We’re fortunate in Oregon in that almost all of our Congressional representatives are supportive of bicycling. But even so, we are here to share our stories, update members and their staff about how bicycling in impacting Oregon, and to encourage them to be champions for our issues among their colleagues. Below are some notes and more photos from the first part of our day…
At a meeting this morning, we got our first chance to sit down and chat with Oregon’s newest member of Congress, House Representative Suzanne Bonamici, who was elected back in February to replace David Wu.
Bonamici’s district includes Northwest Portland, which happens to be the home of two Bike Gallery stores, Chris King Precision Components (which employs 94 people) and Rapha Apparel. Representatives from all three companies were at the meeting today to make the case that “bikes means business.”
We thanked Rep. Bonamici for her “no” vote on H.R. 7, to which she said, “It was dreadful,” and that “funding roads by more offshore drilling is wrong on so many levels.”
Also at the meeting was Sheila Lyons, the bike and pedestrian coordinator for the Oregon Department of Transportation (ODOT). Lyons reminded Bonamici that $15 million in biking and walking-specific projects has been spent in her district in the last four years.
Bonamici and her Chief of Staff Rachael Bornstein were both very supportive and engaged with our issues. It’s good to know Oregon has another strong ally in the House.
I also sat in on a meeting at Rep. Earl Blumenauer’s office. Blumenauer had to leave early to speak at a State Department function with Secretary of State Clinton (that’s about the only thing that could keep him away from bike advocates). In his place, we had a very productive conversation with his Legislative Aide Tyler Frisbee.
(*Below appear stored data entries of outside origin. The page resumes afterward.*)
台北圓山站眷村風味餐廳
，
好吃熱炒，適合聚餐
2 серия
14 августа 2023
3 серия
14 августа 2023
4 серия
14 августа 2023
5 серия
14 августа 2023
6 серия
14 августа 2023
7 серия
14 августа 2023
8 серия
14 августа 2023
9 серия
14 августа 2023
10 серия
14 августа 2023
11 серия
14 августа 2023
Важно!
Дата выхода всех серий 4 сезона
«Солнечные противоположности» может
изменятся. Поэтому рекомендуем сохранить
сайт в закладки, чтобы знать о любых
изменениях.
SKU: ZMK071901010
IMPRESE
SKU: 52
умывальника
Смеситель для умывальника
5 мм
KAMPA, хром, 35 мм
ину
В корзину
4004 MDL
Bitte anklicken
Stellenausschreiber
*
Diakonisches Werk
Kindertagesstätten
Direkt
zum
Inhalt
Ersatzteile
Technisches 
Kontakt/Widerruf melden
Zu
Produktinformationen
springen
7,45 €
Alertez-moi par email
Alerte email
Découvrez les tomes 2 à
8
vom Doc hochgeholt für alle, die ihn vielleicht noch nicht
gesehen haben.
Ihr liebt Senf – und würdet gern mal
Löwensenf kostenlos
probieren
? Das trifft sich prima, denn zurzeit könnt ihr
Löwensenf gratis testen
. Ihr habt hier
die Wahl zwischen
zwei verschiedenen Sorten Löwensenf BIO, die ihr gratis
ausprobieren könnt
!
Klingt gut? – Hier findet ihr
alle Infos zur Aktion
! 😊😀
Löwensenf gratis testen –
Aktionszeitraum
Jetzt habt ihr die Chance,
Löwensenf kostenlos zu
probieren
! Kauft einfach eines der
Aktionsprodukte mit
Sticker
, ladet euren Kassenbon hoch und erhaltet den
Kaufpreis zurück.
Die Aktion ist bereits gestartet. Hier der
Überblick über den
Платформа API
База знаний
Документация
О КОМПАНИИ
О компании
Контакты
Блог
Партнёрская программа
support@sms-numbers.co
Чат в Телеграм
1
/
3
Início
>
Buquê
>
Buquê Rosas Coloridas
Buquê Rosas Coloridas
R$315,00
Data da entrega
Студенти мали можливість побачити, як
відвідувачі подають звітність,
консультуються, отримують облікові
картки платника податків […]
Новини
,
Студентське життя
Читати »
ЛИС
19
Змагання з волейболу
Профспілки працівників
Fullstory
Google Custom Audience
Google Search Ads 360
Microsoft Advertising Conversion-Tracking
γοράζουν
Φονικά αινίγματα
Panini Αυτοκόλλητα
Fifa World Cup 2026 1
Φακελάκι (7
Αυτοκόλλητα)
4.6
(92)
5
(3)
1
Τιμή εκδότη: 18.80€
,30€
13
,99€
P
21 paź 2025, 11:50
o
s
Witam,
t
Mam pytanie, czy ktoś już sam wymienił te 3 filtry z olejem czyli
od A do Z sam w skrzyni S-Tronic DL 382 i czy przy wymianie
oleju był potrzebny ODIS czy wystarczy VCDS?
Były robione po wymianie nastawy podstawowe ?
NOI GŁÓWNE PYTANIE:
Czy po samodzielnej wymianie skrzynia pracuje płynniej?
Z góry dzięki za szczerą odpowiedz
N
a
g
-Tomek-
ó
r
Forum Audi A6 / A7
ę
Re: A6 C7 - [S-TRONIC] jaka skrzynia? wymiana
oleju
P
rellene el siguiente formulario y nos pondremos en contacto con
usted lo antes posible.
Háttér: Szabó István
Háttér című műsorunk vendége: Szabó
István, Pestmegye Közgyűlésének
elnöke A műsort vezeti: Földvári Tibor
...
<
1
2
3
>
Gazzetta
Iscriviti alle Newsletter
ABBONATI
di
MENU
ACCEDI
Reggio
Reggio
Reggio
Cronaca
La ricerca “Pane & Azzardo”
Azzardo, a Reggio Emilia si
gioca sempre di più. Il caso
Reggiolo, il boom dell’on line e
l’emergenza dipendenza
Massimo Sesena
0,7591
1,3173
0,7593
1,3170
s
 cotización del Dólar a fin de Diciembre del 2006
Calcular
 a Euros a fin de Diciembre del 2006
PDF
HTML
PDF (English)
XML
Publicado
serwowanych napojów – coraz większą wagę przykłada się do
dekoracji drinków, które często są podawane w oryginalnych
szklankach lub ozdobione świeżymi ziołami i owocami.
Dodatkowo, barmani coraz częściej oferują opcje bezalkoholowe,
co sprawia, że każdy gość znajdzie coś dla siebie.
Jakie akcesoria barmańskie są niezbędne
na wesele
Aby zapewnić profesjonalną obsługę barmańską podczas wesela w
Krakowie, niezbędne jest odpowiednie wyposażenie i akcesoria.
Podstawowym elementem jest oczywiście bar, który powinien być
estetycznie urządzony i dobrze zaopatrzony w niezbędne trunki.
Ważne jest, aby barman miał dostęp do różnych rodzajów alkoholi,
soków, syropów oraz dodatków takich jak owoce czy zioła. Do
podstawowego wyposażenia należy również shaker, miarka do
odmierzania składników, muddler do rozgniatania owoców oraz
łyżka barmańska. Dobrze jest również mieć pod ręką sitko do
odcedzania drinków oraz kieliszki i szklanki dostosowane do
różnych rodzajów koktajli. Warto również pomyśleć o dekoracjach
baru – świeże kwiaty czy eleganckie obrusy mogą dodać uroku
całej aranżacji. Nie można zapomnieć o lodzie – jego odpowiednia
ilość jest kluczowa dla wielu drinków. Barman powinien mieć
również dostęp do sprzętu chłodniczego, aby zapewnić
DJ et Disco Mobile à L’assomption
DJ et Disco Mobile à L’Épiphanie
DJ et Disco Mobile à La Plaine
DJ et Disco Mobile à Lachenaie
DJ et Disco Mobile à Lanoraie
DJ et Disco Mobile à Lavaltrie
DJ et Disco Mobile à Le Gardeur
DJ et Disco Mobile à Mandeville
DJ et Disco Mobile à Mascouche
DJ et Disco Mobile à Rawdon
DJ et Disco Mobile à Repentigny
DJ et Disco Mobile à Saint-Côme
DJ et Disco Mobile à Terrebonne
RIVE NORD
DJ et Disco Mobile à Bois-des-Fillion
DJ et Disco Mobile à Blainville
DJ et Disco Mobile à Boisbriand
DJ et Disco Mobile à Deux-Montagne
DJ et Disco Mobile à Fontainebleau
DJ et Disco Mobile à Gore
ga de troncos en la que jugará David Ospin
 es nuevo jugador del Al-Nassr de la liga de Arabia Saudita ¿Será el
With Blumenauer so on board with bike issues, our conversation focused more on strategy and information sharing than “asks” for his support.
Executive Director of the Community Cycling Center, Alison Hill-Graves, spurred a great discussion about “building a new type of bike economy” in Portland through grassroots empowerment and broadening the base of bicycling into more communities.
We have several more meetings scheduled for today included Senators Jeff Merkley and Ron Wyden and House Rep Peter DeFazio.